### Input

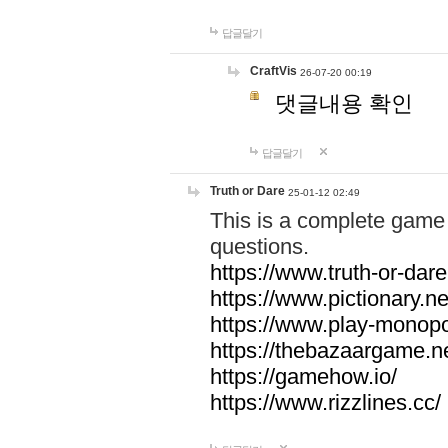
답글달기
CraftVis
26-07-20 00:19
댓글내용 확인
답글달기
Truth or Dare
25-01-12 02:49
This is a complete game 
questions.
https://www.truth-or-dare
https://www.pictionary.ne
https://www.play-monopol
https://thebazaargame.ne
https://gamehow.io/
https://www.rizzlines.cc/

######

**Problem details:**
Give the records again exactly as they stand, so that only the pictures are missing.

**Expected output:**
답글달기
CraftVis
26-07-20 00:19
댓글내용 확인
답글달기
Truth or Dare
25-01-12 02:49
This is a complete game 
questions.
https://www.truth-or-dare
https://www.pictionary.ne
https://www.play-monopol
https://thebazaargame.ne
https://gamehow.io/
https://www.rizzlines.cc/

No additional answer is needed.